*ABOUT THIS EXERCISE*.
Where a line below holds the string "Example", count it; then give the total without any other words.

*SUPPLIED INFORMATION*.
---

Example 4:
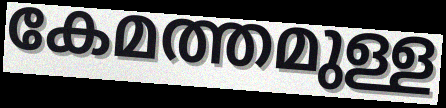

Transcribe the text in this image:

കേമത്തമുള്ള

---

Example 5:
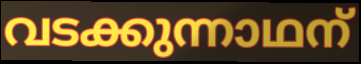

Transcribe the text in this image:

--

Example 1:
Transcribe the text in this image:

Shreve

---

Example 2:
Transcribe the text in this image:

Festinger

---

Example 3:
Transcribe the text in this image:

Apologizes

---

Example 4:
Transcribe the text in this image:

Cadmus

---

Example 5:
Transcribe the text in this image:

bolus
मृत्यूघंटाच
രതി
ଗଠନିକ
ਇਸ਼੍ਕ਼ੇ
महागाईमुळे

*RESPONSE AREA*.
7